It’s easy to get caught up in the whirlwind of buying a new home, but choose carefully – you may still live there for years to come and it’s important that your home stands the test of time for your family…
OK, so you fancy buying a spanking new build or maybe you already have? Possibly, you’ve sold an older property and made the switch or you are first time buyers that have taken advantage of the government’s Help to Buy scheme? It’s a brilliant option that helps give you a leg-up onto the property ladder. You can find plenty of details online, via mortgage brokers and house builders etc, of course you can source great information via this very magazine and associated website too.
If you have already made the jump or you are still considering, one of the questions often asked is, ‘How can we make our new home look more individual and stand out from the crowd?’

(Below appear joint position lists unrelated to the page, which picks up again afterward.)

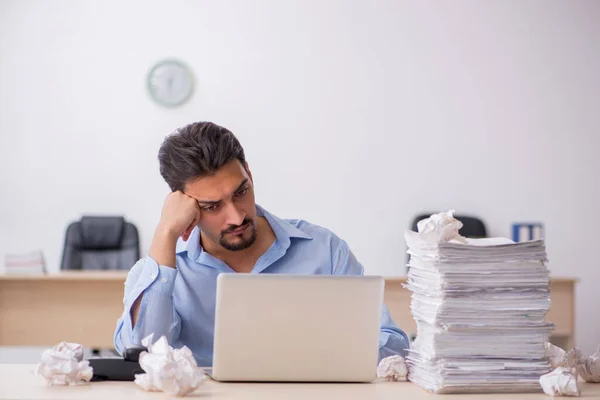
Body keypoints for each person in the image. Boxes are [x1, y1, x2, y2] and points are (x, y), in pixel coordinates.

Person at [113, 121, 410, 366]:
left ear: (249, 175)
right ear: (183, 205)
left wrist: (321, 360)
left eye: (241, 191)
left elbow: (391, 343)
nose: (237, 216)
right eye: (213, 206)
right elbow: (140, 354)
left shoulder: (324, 250)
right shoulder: (161, 269)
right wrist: (166, 232)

It’s true, most new housing estates are built on a set design and footprint and therefore the properties can look like a flock of sheep grazing in a field. If you’ve ever parked in a huge car park and then struggled to find the car on your return then it’s a bit like that during the early days of living in your new home – they all look the same to begin with.

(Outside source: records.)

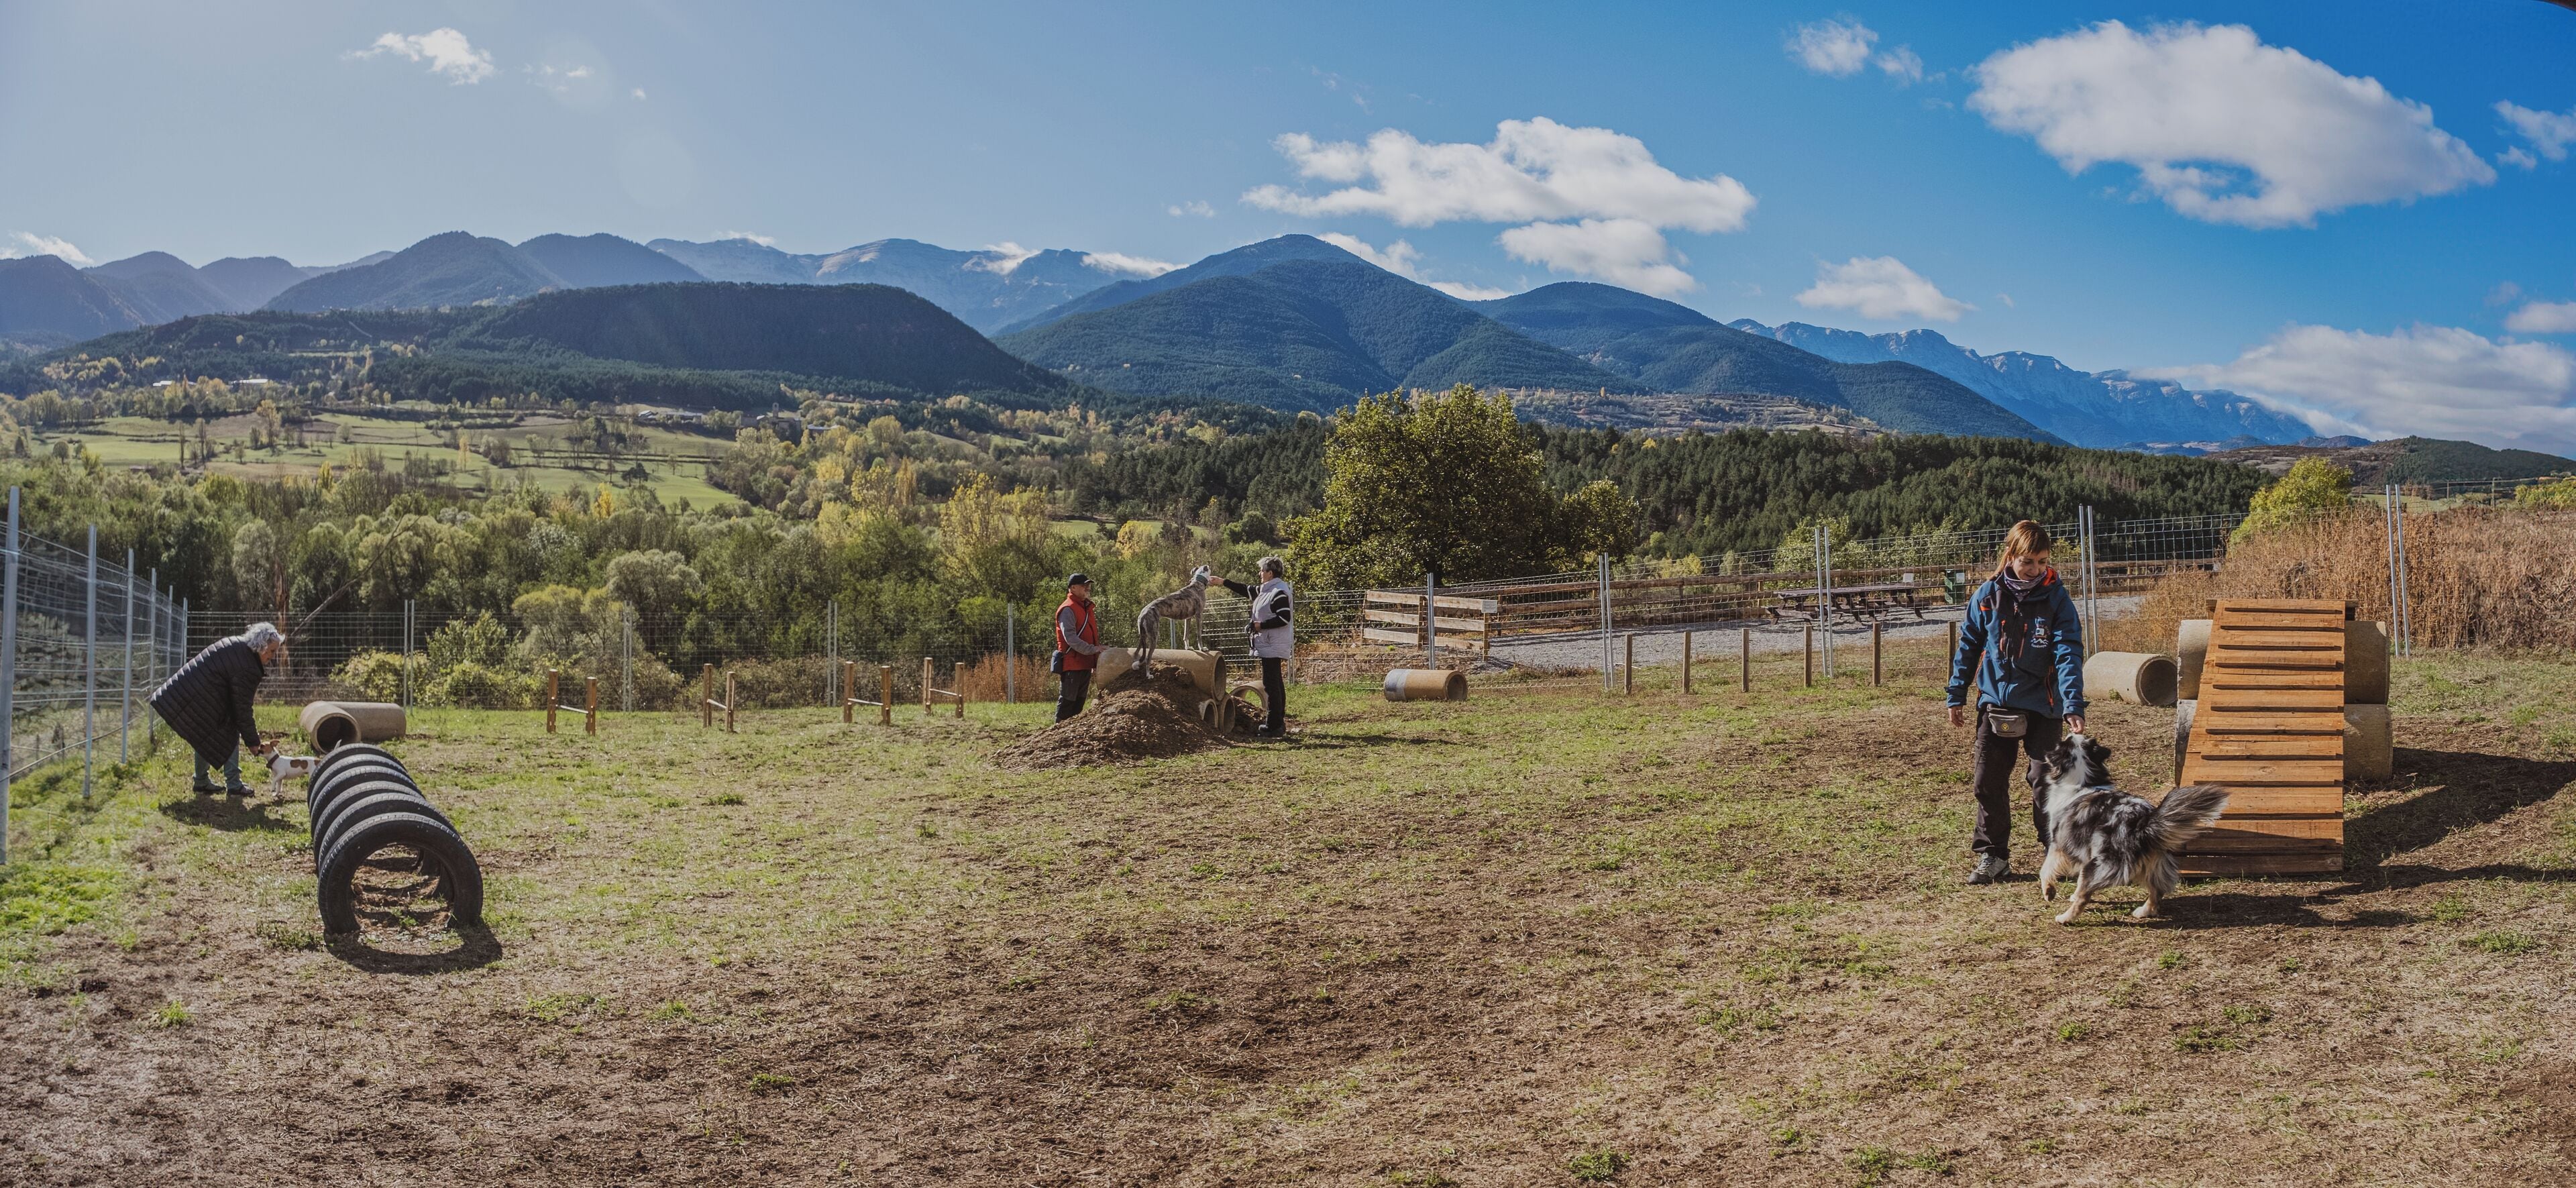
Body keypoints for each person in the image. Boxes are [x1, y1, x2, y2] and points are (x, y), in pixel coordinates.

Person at [1945, 521, 2086, 885]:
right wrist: (1956, 693)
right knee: (1987, 780)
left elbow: (2068, 651)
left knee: (2046, 780)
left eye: (2042, 562)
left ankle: (2056, 853)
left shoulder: (2057, 597)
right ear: (2010, 556)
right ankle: (1993, 856)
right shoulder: (1988, 596)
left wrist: (2073, 703)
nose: (2035, 570)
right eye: (2028, 561)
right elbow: (1968, 647)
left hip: (2045, 704)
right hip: (1996, 702)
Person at [151, 621, 284, 797]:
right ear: (262, 646)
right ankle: (234, 785)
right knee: (228, 732)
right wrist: (253, 742)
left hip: (190, 691)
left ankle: (201, 781)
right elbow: (242, 709)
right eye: (272, 651)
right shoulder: (248, 666)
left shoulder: (240, 646)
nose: (273, 656)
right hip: (197, 695)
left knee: (205, 734)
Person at [1218, 556, 1293, 737]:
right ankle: (1278, 723)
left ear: (1270, 573)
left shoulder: (1278, 592)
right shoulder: (1268, 589)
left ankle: (1273, 726)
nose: (1259, 573)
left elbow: (1284, 618)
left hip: (1272, 643)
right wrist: (1223, 582)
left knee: (1270, 684)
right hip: (1270, 643)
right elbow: (1247, 590)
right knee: (1275, 682)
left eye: (1262, 571)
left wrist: (1260, 625)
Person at [1053, 572, 1104, 721]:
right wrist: (1093, 650)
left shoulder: (1085, 607)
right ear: (1073, 588)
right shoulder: (1068, 609)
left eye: (1088, 585)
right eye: (1084, 585)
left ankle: (1069, 739)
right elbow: (1071, 639)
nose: (1088, 588)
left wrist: (1094, 658)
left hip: (1085, 663)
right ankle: (1056, 735)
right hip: (1072, 664)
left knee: (1079, 704)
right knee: (1068, 703)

There are many benefits to buying a brand new home, but sometimes this fresh new space can lack a little soul. A little bit of forward thinking however, means you can get certain things right for the future from the get-go. Firstly, consider the location and the space your property will physically occupy, by following these top tips:
Get to know the area
If you’re unfamiliar with the postcode the property is being built upon, make plenty of visits. Morning, noon and night. Get a good feel for the area. Shops, schools, public services etc. Listen out for noise from nearby roads and neighbourhoods. It’s a good excuse to visit the local too; landlords and ladies seem to know all the gossip. Speak to an insurance company as to the area category, High, medium or low risk? It all adds up and therefore, makes sense. It’s an extra tool in your decision-making arsenal.
Consider the car
What is the parking like at your potential new home? Usually, the average is two cars per property off the road. So what if you’ve got family living with you who drive too? If you’ve managed to bag a much sought after corner plot or you have a lawned area in front of the house you can possibly lay that to hard standing to allow for extra vehicles in future. Otherwise, check for on-road parking availability and how wide your new road is and whether there are any parking restrictions, permits etc.
Future proofing your new home
Where possible, look to ‘future proof’ your property. Nobody truly loves moving house every few years and over time you realise just how much furniture and clutter you collect, that’s all got to be shipped out too one way or another when you move? If you’re thinking of planning for a family then remember, as your family grows so does your need for more space. Maybe you see your first move as just getting a foothold on the property ladder – but if not my advice would be to look for potential to extend in the future. Maybe over the garage or potential to convert the garage itself into a living space, or how about a loft conversion? A good loft conversion can put upwards of 20% on the value of your property too. Of course, any works to be carried out will be subject to planning applications and permissions with the relevant authorities. Currently, the government has a ‘permitted development’ scheme in operation where within a certain size you can build without the requirement of an official planning application. However, you will need to apply for ‘building regulations’. You can check all the information on the government planning portal via your local office or online at www.gov.uk
For example, under this current rule you are permitted to convert a loft space up to 40m3 for a terraced, and up to 50m3 for a semi or detached property without the need for a planning application. Having said that, you will need a competent person to draw up plans and possibly a structural engineers report for strengthening the floor joists and safe access to the new living space etc, and check with the housebuilders to see if their conditions need to be met. Good luck!